Environnement: système de gestion et d'audit EMAS, participation volontaire des organisations (règl. 1836/93/EEC)
La Commission européenne a présenté un rapport dont les objectifs sont d'informer le Parlement européen et le Conseil sur les incitants qui sont actuellement proposés dans les États membres à l'intention des organisations inscrites à l'EMAS, le Système communautaire de gestion et d'audit environnementaux et de mettre les autorités nationales au courant des différentes pratiques nationales. Le rapport est conçu de façon à ce que les politiques gouvernementales et les décisions en matière réglementaire soient mieux étayées par les connaissances, afin que les incitants soient proposés de la manière la plus appropriée à chaque cas.
Il ressort du présent rapport que presque tous les États membres appliquent des mesures qui constituent d'une manière ou d'une autre des incitants externes pour les organisations inscrites à l'EMAS. Le fait que le monde des affaires se plaigne régulièrement du manque de mesures ambitieuses indique qu'il y a moyen d'améliorer les choses. Cependant, quelle que soit la panoplie d'incitants qu'un pays décide de mettre en oeuvre, ils doivent être conçus de telle manière qu'ils répondent aux aspirations des organisations concernées et aux besoins des instances nationales chargées de la réglementation.
Le rapport donne un aperçu des incitants accordés par chaque État membre. Cette évaluation quantitative devrait être complétée par une évaluation qualitative des incitants existants. Une étude détaillée, commandée dans le cadre de la révision en cours du règlement, indiquera notamment quels sont les incitants les plus profitables et les plus utiles pour les opérateurs. Il faut par ailleurs que les autorités nationales établissent des priorités lors de la conception des incitants externes. Les pays peuvent apprendre les uns des autres et, le cas échéant, accroître leurs efforts pour accorder des incitants importants aux organisations inscrites à l'EMAS.

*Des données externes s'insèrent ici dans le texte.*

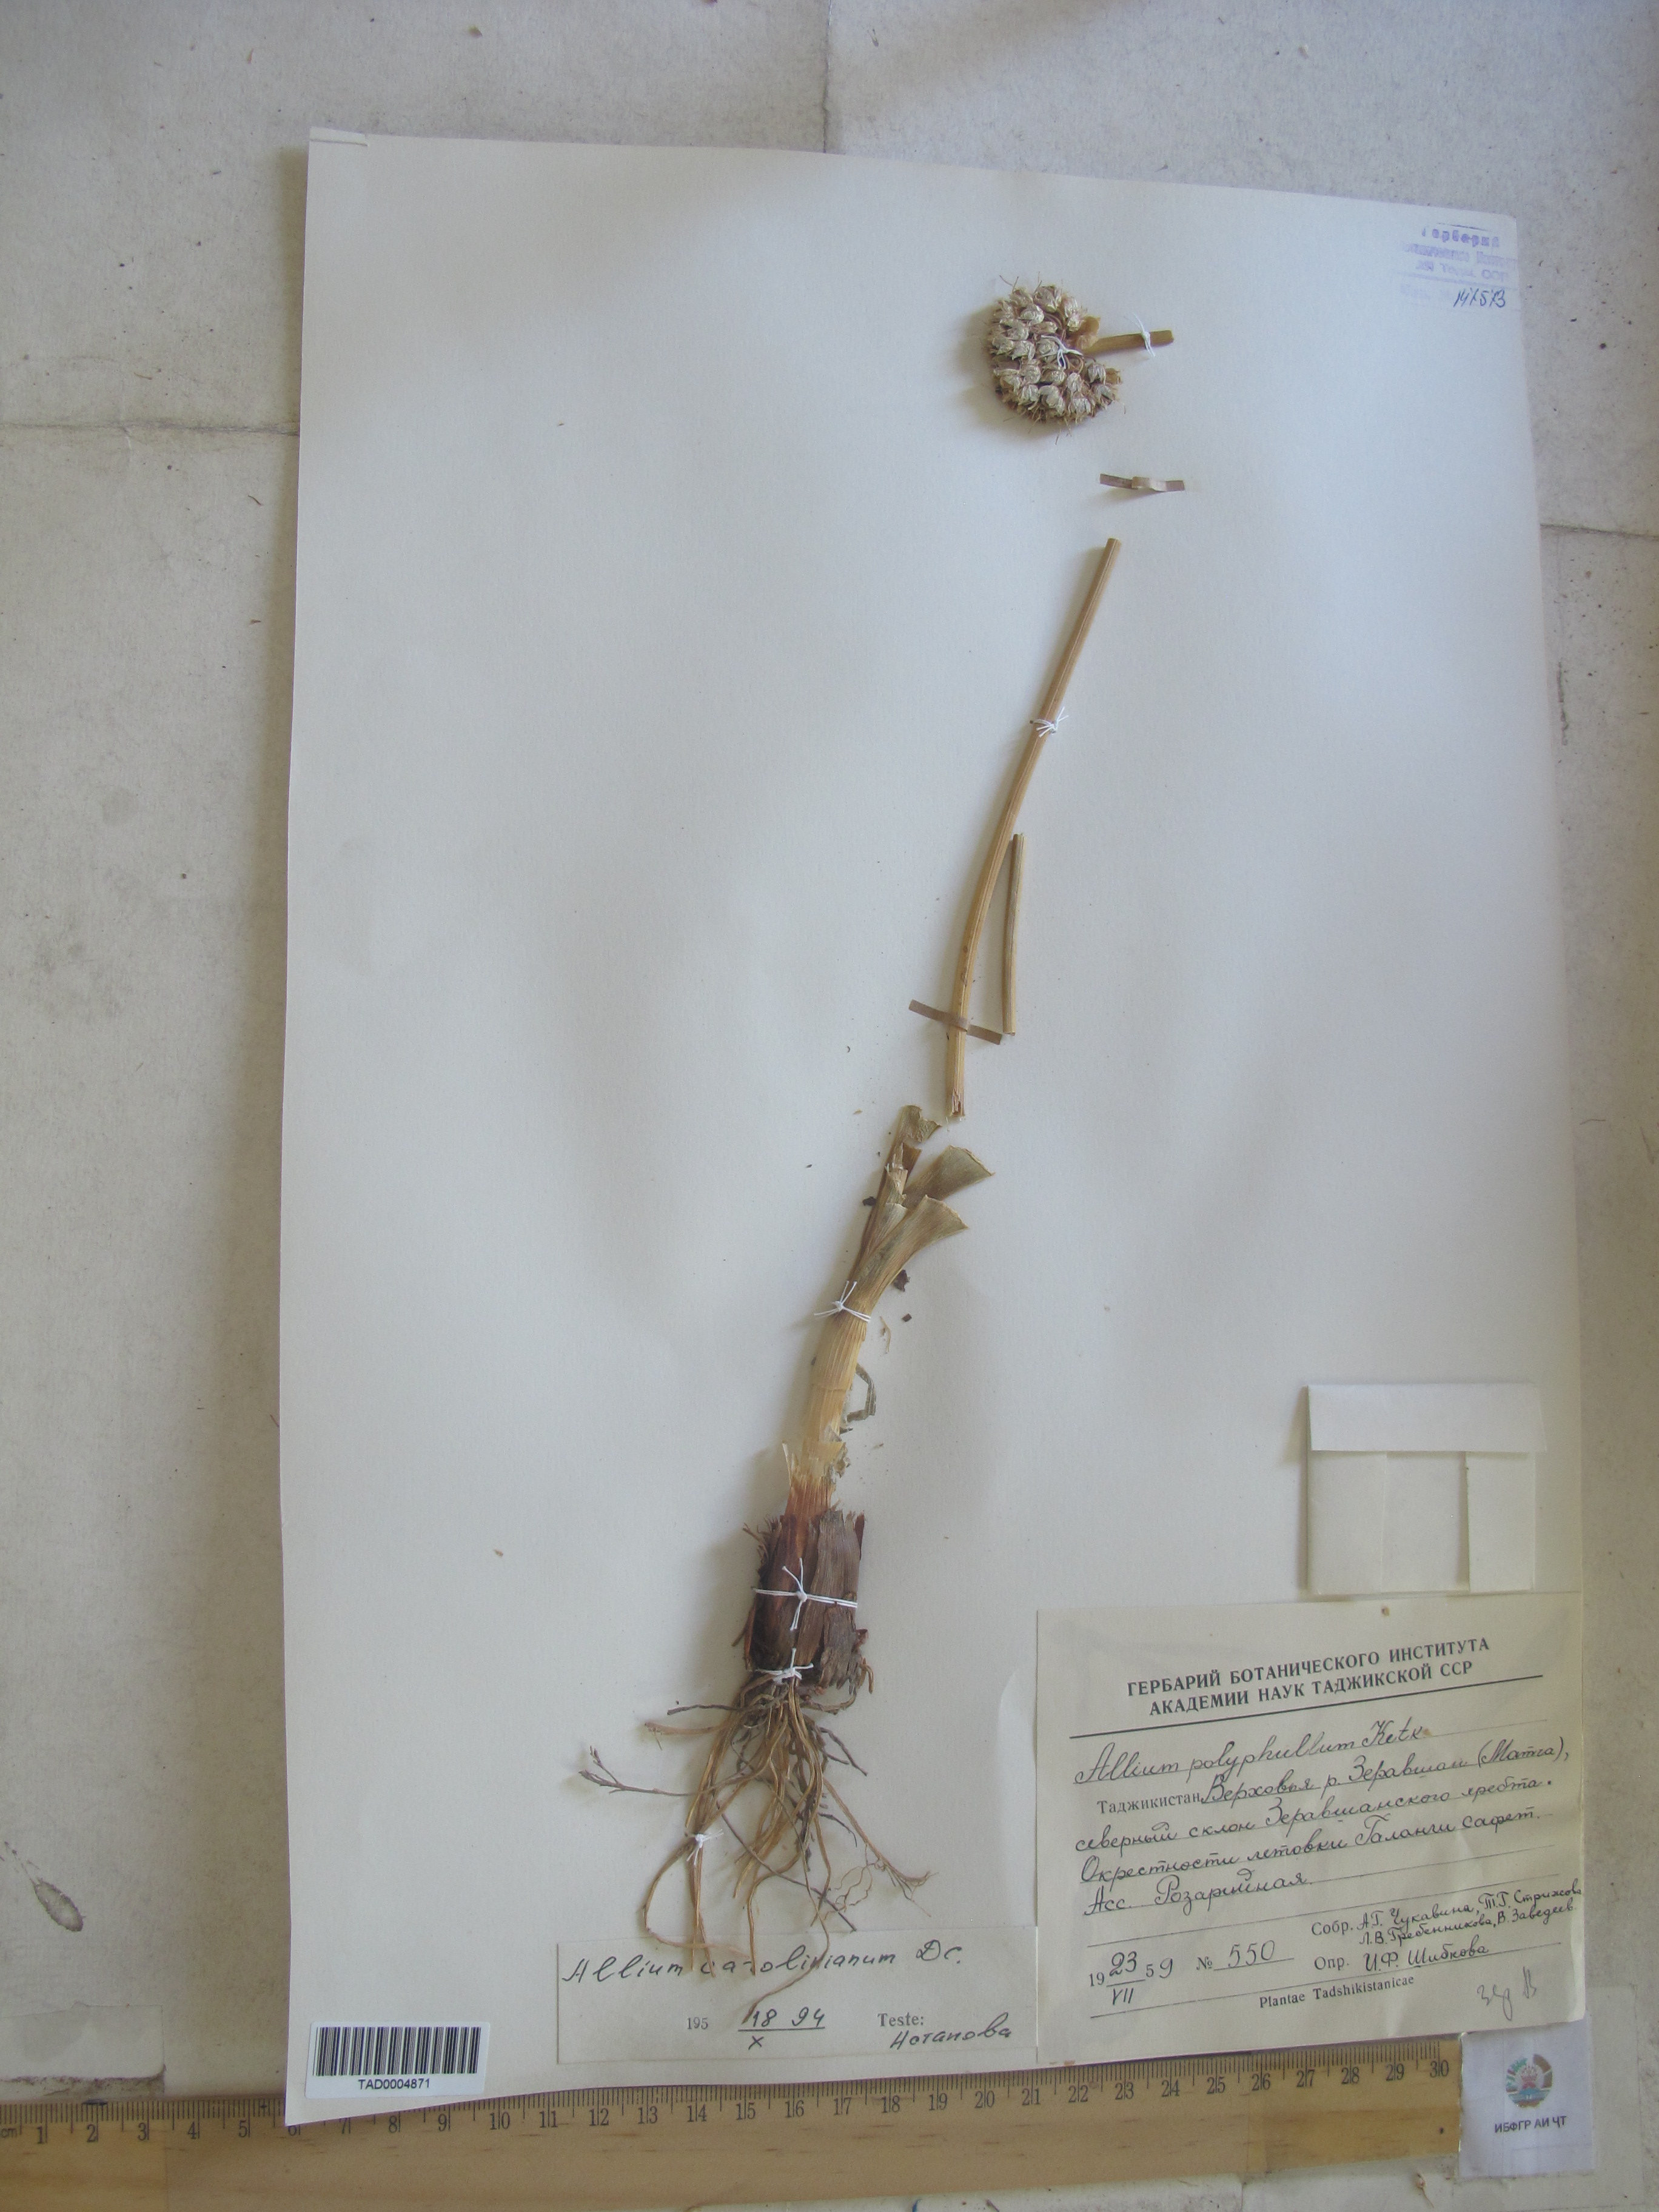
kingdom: Plantae
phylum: Tracheophyta
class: Liliopsida
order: Asparagales
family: Amaryllidaceae
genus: Allium
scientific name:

À quelques exceptions près, les incitants sont rares voire inexistants dans les nouveaux États membres. Ces pays doivent mettre en oeuvre un vaste corps de droit de l'environnement de l'UE, et la Commission continuera à fournir l'assistance technique et l'appui informationnel nécessaires à la mise en œuvre de l'EMAS dans les organisations privées et publiques.
La Commission a mis en route la révision de l'EMAS qui inclura, parmi d'autres éléments, l'examen des prescriptions légales en matière d'incitants afin de renforcer leur champ d'application et leur efficacité. Le processus de révision devrait faire en sorte que toutes les parties intéressées soient consultées, de manière à garantir que tant les instances nationales chargées de la réglementation que les opérateurs auront la possibilité de faire valeur leur point de vue. La révision de l'EMAS représente un tournant pour le système et l'occasion de faire jouer aux incitants un rôle crucial.